Quote from: Antiphon1 on May 10, 2023, 10:28:29 PM
Quote from: downer on May 08, 2023, 07:13:48 PM
Quote from: Antiphon1 on May 08, 2023, 01:28:55 PM
Should our admin refuse to address faculty concerns about AI, I plan to completely cease any automated grading.  Back to the Stone Age: it's all in person paper and oral exams all the time.  A little labor intensive, but I'd rather hand grade than waste time trying to outfox students who have no intention of attempting an honest effort.

How many students do you have each semester?

200-250 students per long semester-  I do I two in class paper tests.  It's a hard few days, but totally worth it when the students discover the error of their low down ways.  I'd rather bust  the fool writing notes on their body parts than have to prove the student videoed themselves pretending to take the test to get around video proctoring.  My international students are on board.  These students are used to written and oral exams.

That's still pretty efficient for such a large number of students. Do you give individual comments or use a rubric?
"When fascism comes to America, it will be wrapped in the flag and carrying a cross."—Sinclair Lewis

Antiphon1

Quote from: downer on May 11, 2023, 07:16:07 AM
Quote from: Antiphon1 on May 10, 2023, 10:28:29 PM
Quote from: downer on May 08, 2023, 07:13:48 PM
Quote from: Antiphon1 on May 08, 2023, 01:28:55 PM
Should our admin refuse to address faculty concerns about AI, I plan to completely cease any automated grading.  Back to the Stone Age: it's all in person paper and oral exams all the time.  A little labor intensive, but I'd rather hand grade than waste time trying to outfox students who have no intention of attempting an honest effort.

How many students do you have each semester?

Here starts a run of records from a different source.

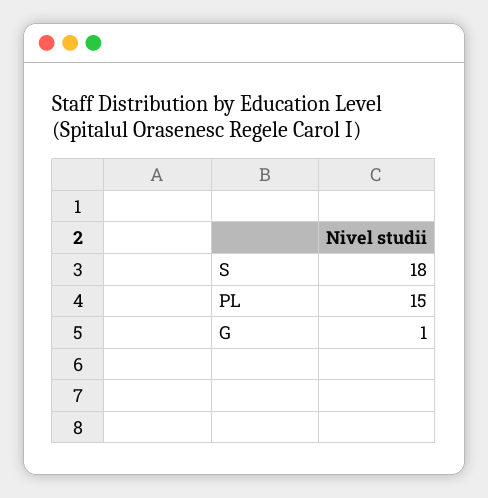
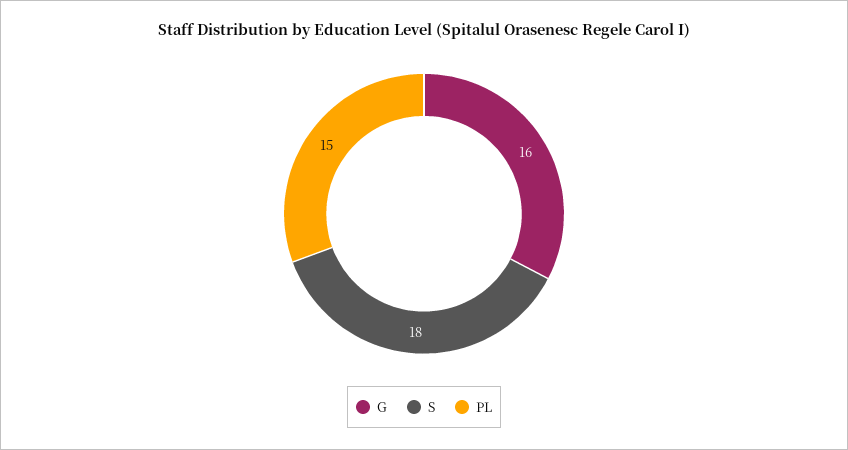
  {
    "S": 18,
    "PL": 15,
-   "G": 1
+   "G": 16
  }

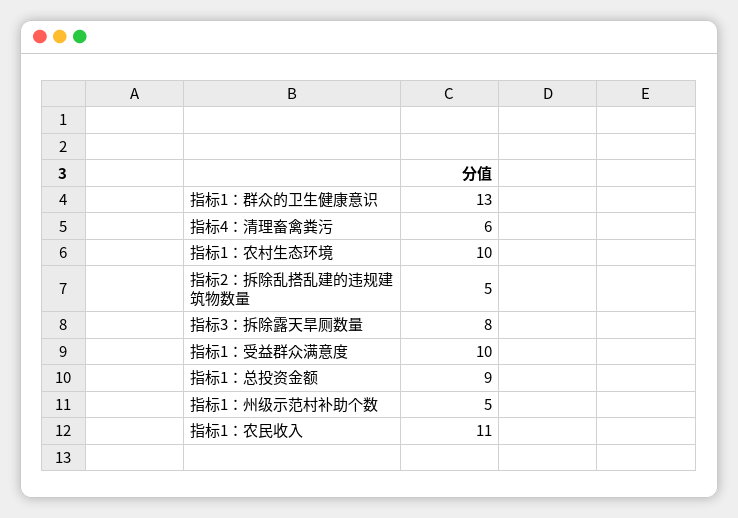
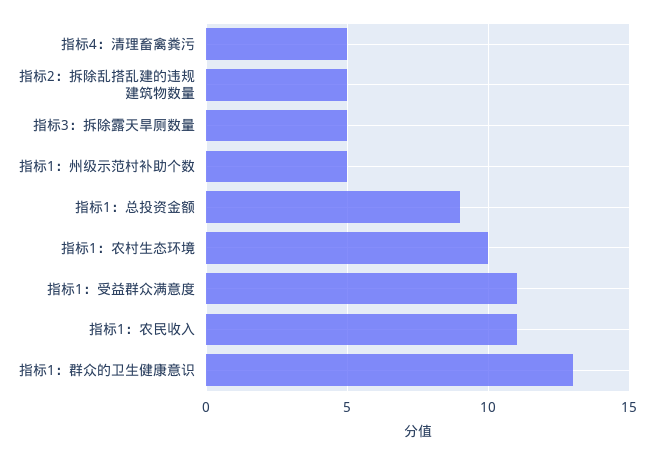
  {
    "指标1：群众的卫生健康意识": 13,
-   "指标4：清理畜禽粪污": 6,
+   "指标4：清理畜禽粪污": 5,
    "指标1：农村生态环境": 10,
    "指标2：拆除乱搭乱建的违规建筑物数量": 5,
-   "指标3：拆除露天旱厕数量": 8,
+   "指标3：拆除露天旱厕数量": 5,
-   "指标1：受益群众满意度": 10,
+   "指标1：受益群众满意度": 11,
    "指标1：总投资金额": 9,
    "指标1：州级示范村补助个数": 5,
    "指标1：农民收入": 11
  }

200-250 students per long semester-  I do I two in class paper tests.  It's a hard few days, but totally worth it when the students discover the error of their low down ways.  I'd rather bust  the fool writing notes on their body parts than have to prove the student videoed themselves pretending to take the test to get around video proctoring.  My international students are on board.  These students are used to written and oral exams.

That's still pretty efficient for such a large number of students. Do you give individual comments or use a rubric?

Individual comments based on a rubric.